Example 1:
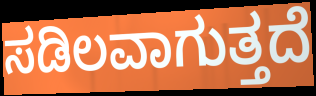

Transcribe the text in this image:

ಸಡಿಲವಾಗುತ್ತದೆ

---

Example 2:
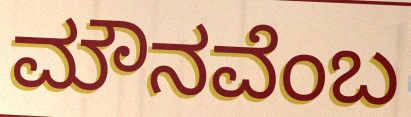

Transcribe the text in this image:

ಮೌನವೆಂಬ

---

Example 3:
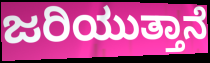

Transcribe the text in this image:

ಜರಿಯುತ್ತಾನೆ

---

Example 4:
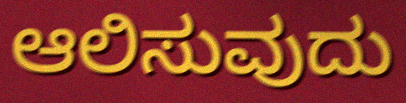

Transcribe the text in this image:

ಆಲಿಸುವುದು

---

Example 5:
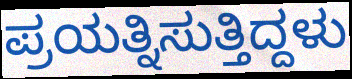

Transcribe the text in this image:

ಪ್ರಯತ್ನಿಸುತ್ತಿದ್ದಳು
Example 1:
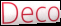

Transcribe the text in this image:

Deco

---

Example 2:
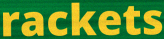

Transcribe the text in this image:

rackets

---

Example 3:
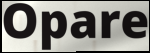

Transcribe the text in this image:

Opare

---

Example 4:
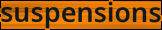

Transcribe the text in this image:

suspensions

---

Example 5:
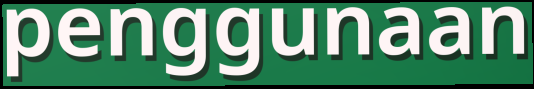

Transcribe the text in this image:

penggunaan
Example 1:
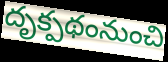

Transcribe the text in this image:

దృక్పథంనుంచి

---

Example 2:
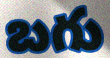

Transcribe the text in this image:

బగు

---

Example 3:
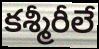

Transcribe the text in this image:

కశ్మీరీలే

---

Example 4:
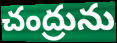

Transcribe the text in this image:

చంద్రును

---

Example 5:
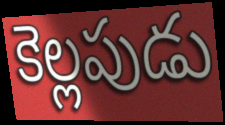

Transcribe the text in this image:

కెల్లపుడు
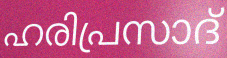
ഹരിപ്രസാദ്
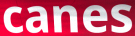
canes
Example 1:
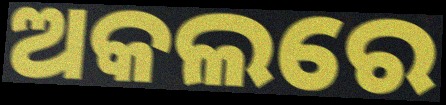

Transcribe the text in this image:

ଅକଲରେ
+++
▸ **Directions for this task**: Word for word, give the listing above again, but drop any pictures.

▸ **Solution to the problem**:
Example 1:

Transcribe the text in this image:

ಸಡಿಲವಾಗುತ್ತದೆ

---

Example 2:

Transcribe the text in this image:

ಮೌನವೆಂಬ

---

Example 3:

Transcribe the text in this image:

ಜರಿಯುತ್ತಾನೆ

---

Example 4:

Transcribe the text in this image:

ಆಲಿಸುವುದು

---

Example 5:

Transcribe the text in this image:

ಪ್ರಯತ್ನಿಸುತ್ತಿದ್ದಳು
Example 1:

Transcribe the text in this image:

Deco

---

Example 2:

Transcribe the text in this image:

rackets

---

Example 3:

Transcribe the text in this image:

Opare

---

Example 4:

Transcribe the text in this image:

suspensions

---

Example 5:

Transcribe the text in this image:

penggunaan
Example 1:

Transcribe the text in this image:

దృక్పథంనుంచి

---

Example 2:

Transcribe the text in this image:

బగు

---

Example 3:

Transcribe the text in this image:

కశ్మీరీలే

---

Example 4:

Transcribe the text in this image:

చంద్రును

---

Example 5:

Transcribe the text in this image:

కెల్లపుడు
ഹരിപ്രസാദ്
canes
Example 1:

Transcribe the text in this image:

ଅକଲରେ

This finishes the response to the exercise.